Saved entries
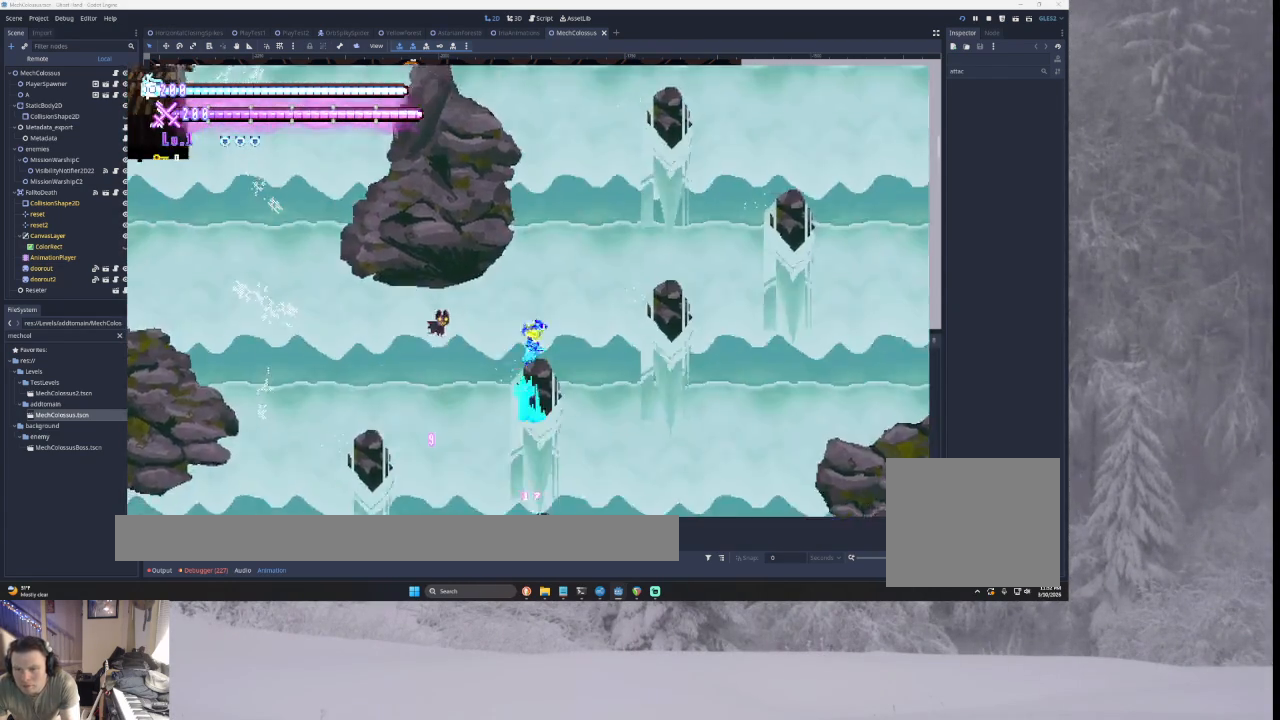
{"buttons": ["CROSS"], "left_stick": "right", "right_stick": "down-left", "events": [[100, "right_stick", "center"], [500, "right_stick", "down-left"]]}
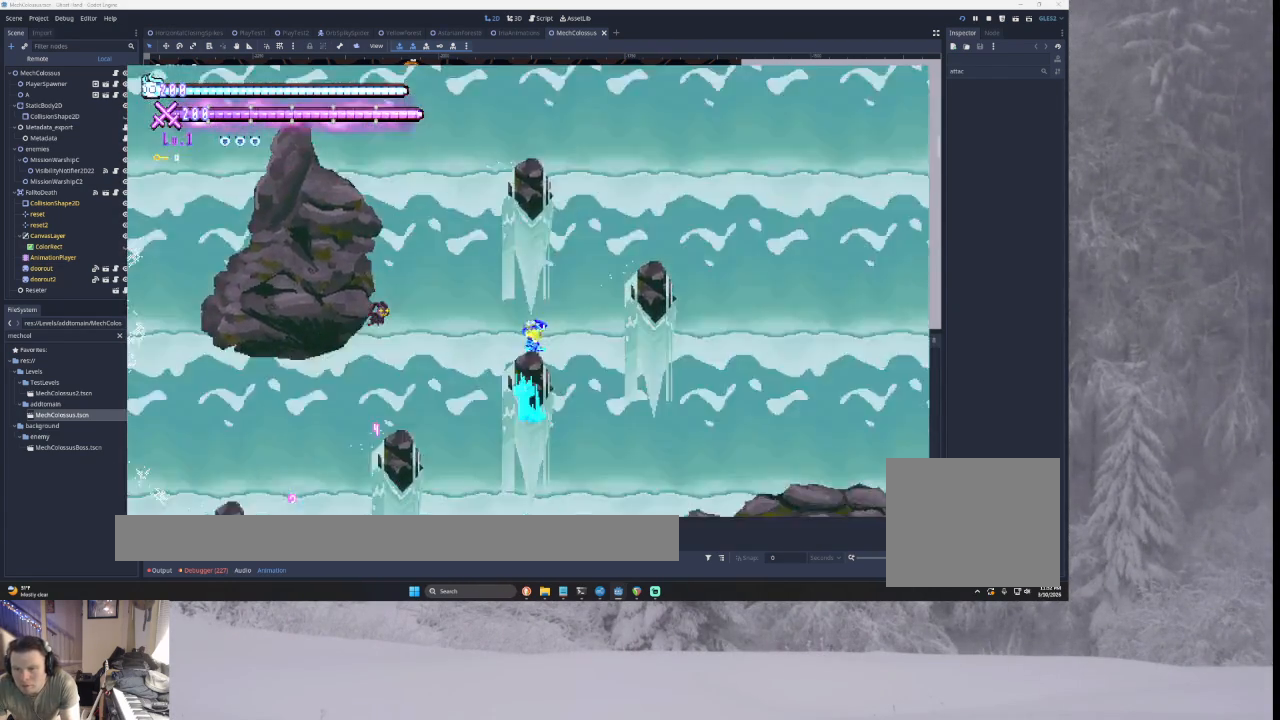
{"buttons": ["CROSS"], "left_stick": "left", "right_stick": "down", "events": [[100, "right_stick", "center"], [433, "left_stick", "center"], [433, "right_stick", "down"], [500, "left_stick", "left"]]}
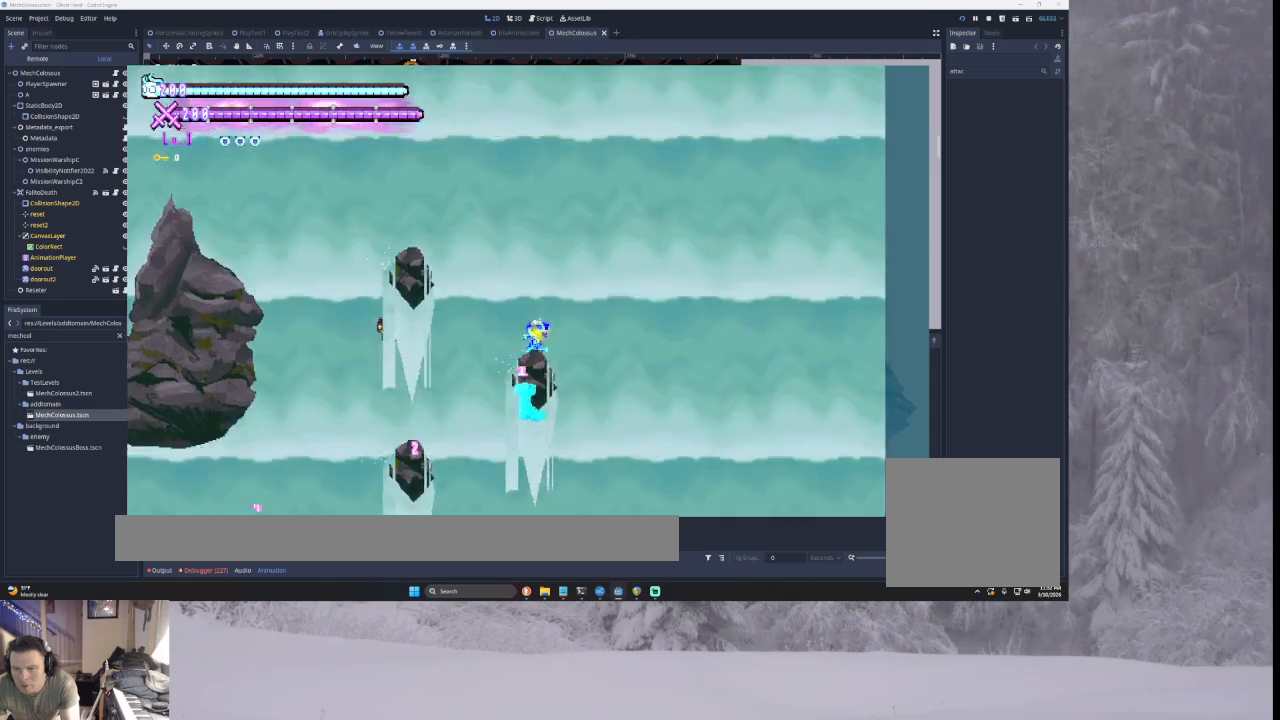
{"buttons": ["CROSS"], "left_stick": "left", "right_stick": "down", "events": [[100, "right_stick", "center"], [400, "right_stick", "down"]]}
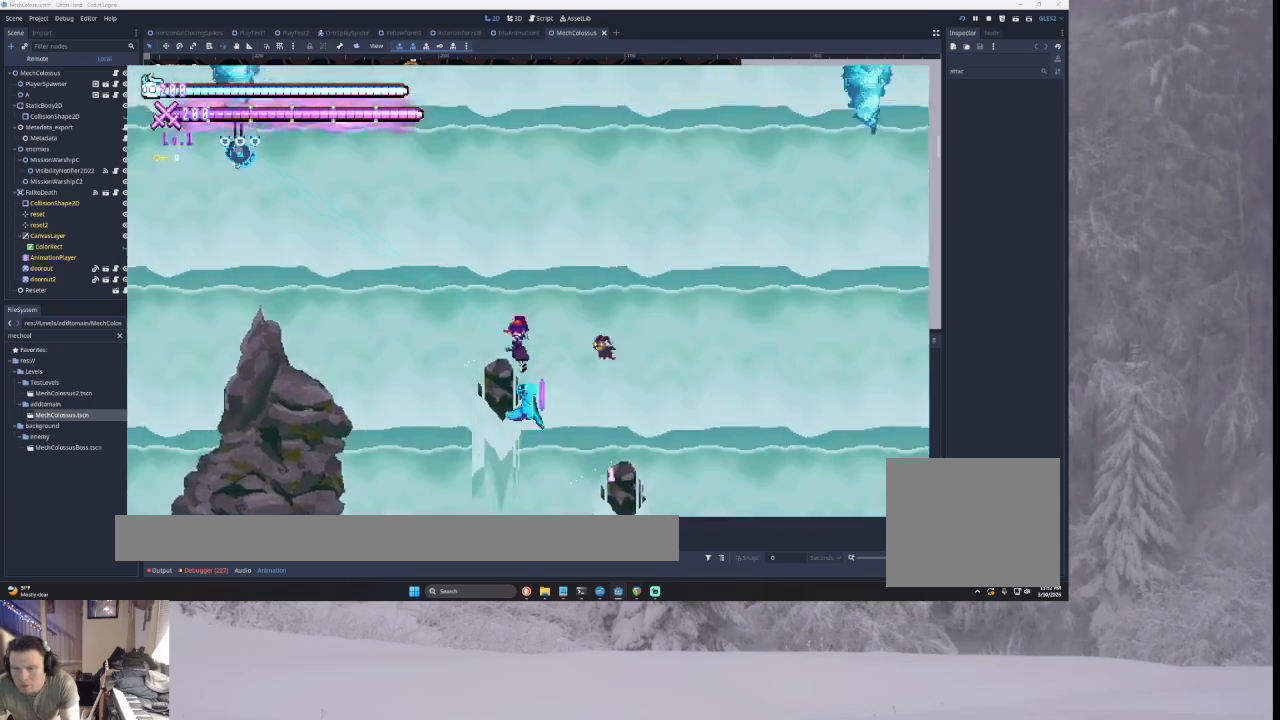
{"buttons": ["CROSS"], "left_stick": "left", "right_stick": "center", "events": [[133, "right_stick", "center"]]}
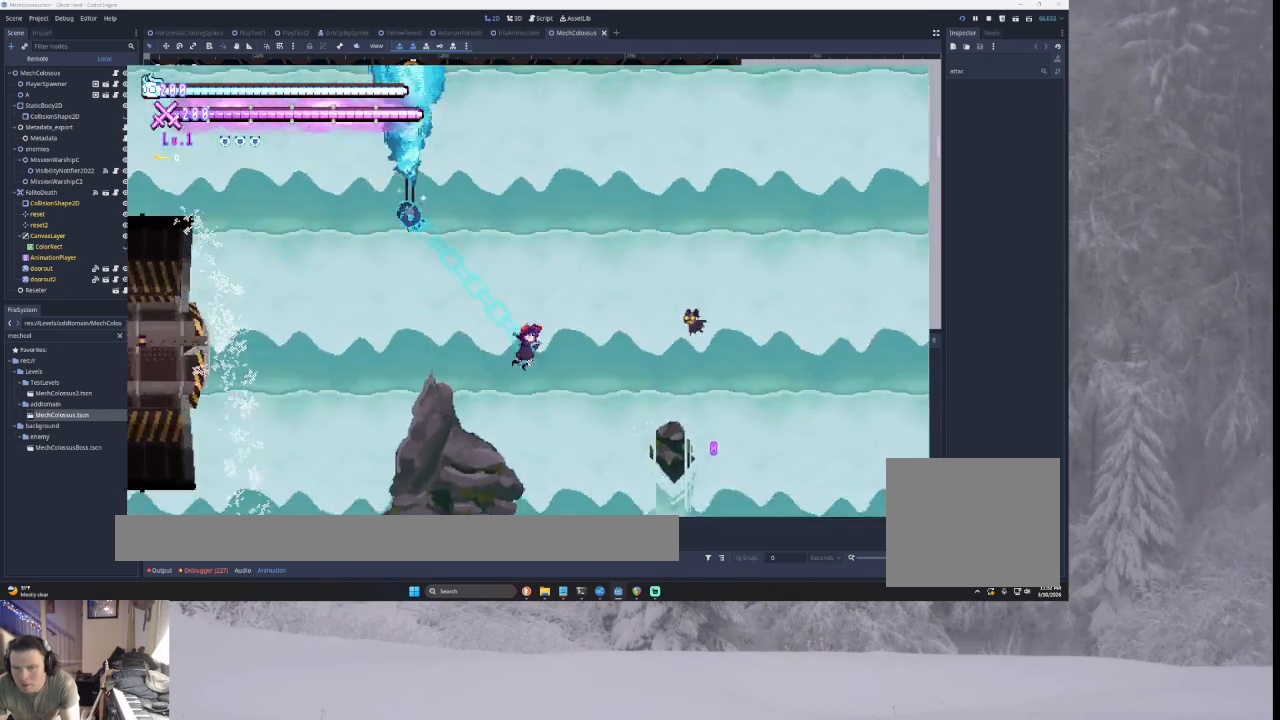
{"buttons": ["CROSS"], "left_stick": "left", "right_stick": "center", "events": []}
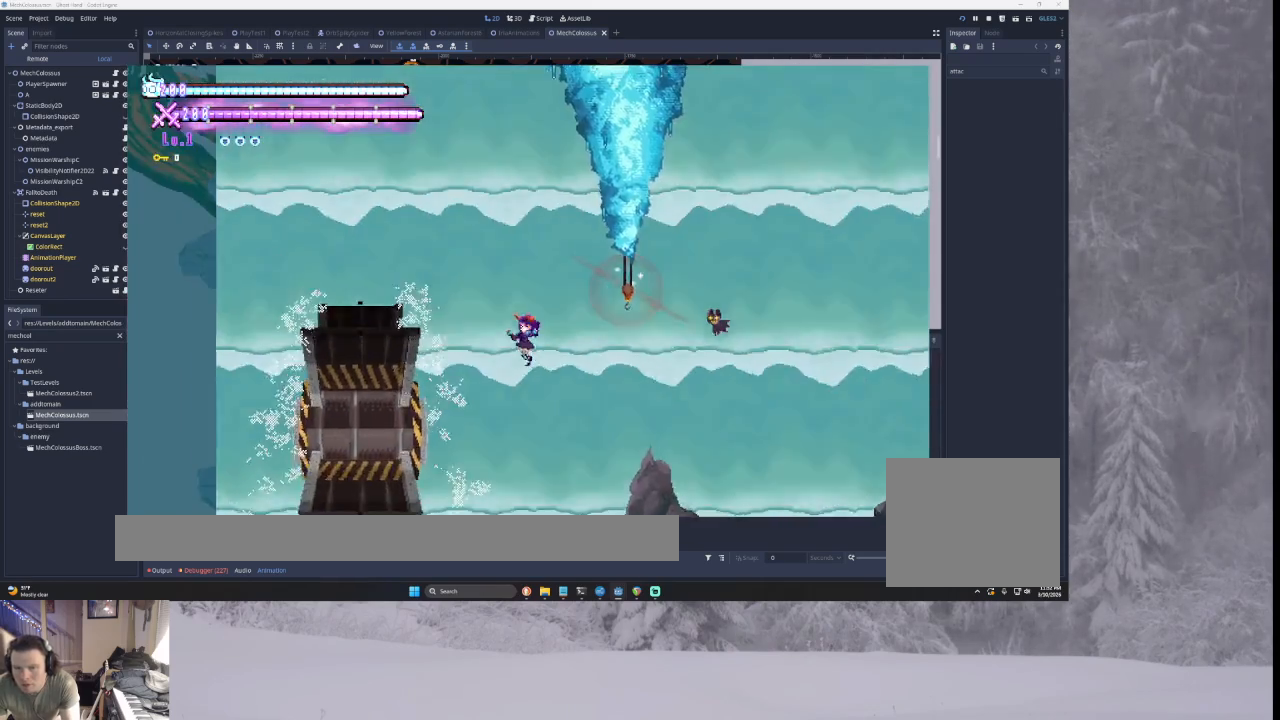
{"buttons": ["CROSS"], "left_stick": "center", "right_stick": "center", "events": [[67, "TRIANGLE", "down"], [300, "TRIANGLE", "up"], [467, "left_stick", "center"]]}
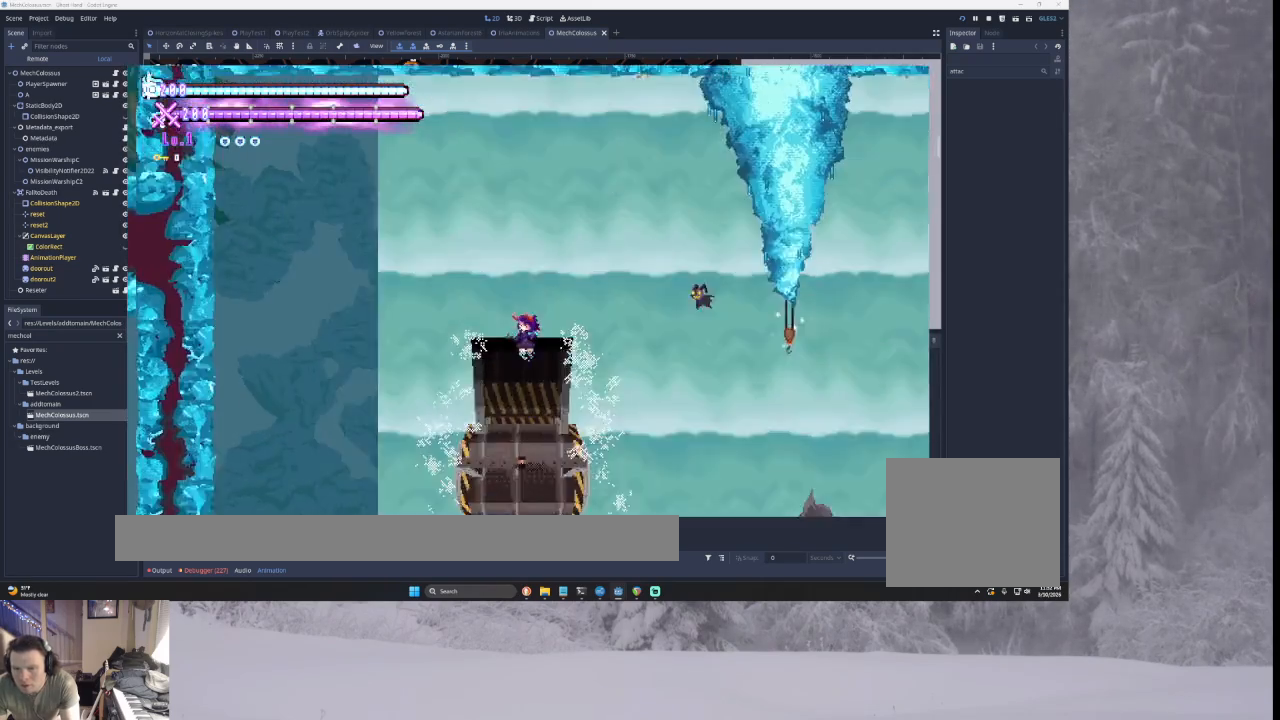
{"buttons": ["CROSS", "TRIANGLE"], "left_stick": "left", "right_stick": "center", "events": [[67, "left_stick", "right"], [167, "left_stick", "center"], [233, "left_stick", "left"], [333, "TRIANGLE", "down"]]}
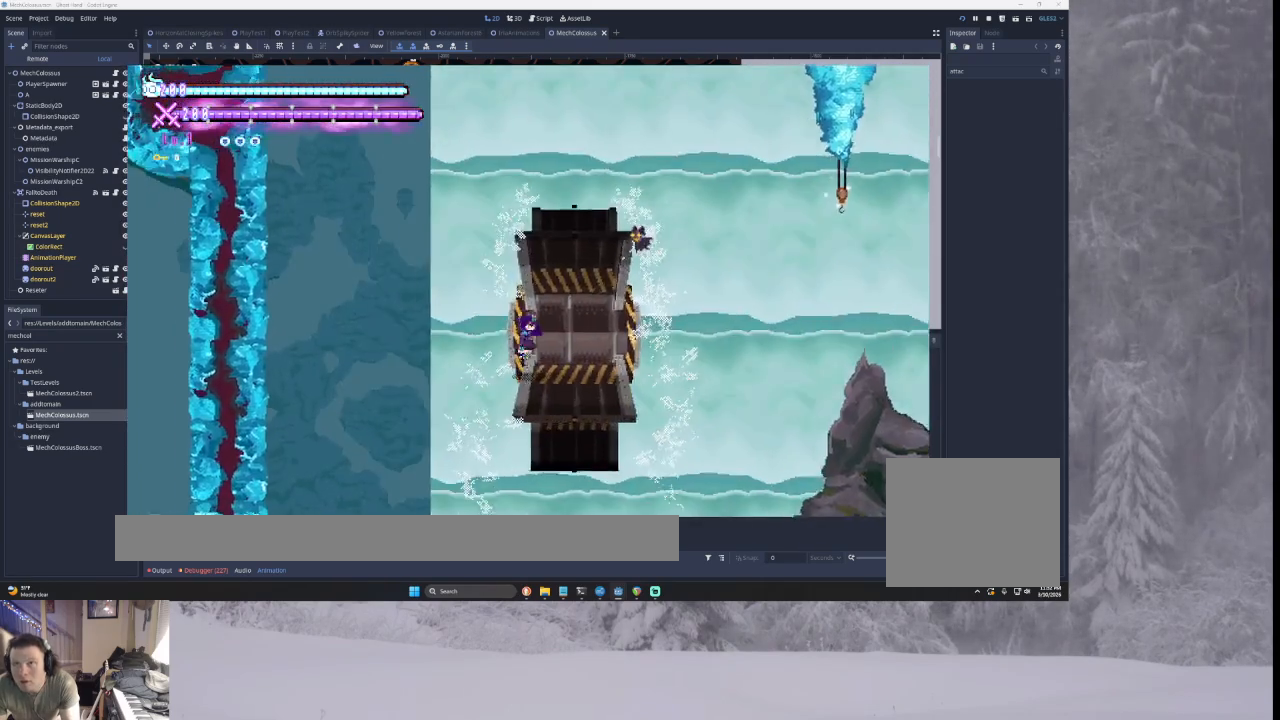
{"buttons": ["CROSS", "TRIANGLE"], "left_stick": "left", "right_stick": "center", "events": [[167, "TRIANGLE", "up"], [300, "TRIANGLE", "down"]]}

→ **INSTRUCTIONS TO FOLLOW**
Write out each entry exactly as given, but skip the pictures.

→ **EXERCISE OUTPUT**
{"buttons": ["CROSS"], "left_stick": "right", "right_stick": "down-left", "events": [[100, "right_stick", "center"], [500, "right_stick", "down-left"]]}
{"buttons": ["CROSS"], "left_stick": "left", "right_stick": "down", "events": [[100, "right_stick", "center"], [433, "left_stick", "center"], [433, "right_stick", "down"], [500, "left_stick", "left"]]}
{"buttons": ["CROSS"], "left_stick": "left", "right_stick": "down", "events": [[100, "right_stick", "center"], [400, "right_stick", "down"]]}
{"buttons": ["CROSS"], "left_stick": "left", "right_stick": "center", "events": [[133, "right_stick", "center"]]}
{"buttons": ["CROSS"], "left_stick": "left", "right_stick": "center", "events": []}
{"buttons": ["CROSS"], "left_stick": "center", "right_stick": "center", "events": [[67, "TRIANGLE", "down"], [300, "TRIANGLE", "up"], [467, "left_stick", "center"]]}
{"buttons": ["CROSS", "TRIANGLE"], "left_stick": "left", "right_stick": "center", "events": [[67, "left_stick", "right"], [167, "left_stick", "center"], [233, "left_stick", "left"], [333, "TRIANGLE", "down"]]}
{"buttons": ["CROSS", "TRIANGLE"], "left_stick": "left", "right_stick": "center", "events": [[167, "TRIANGLE", "up"], [300, "TRIANGLE", "down"]]}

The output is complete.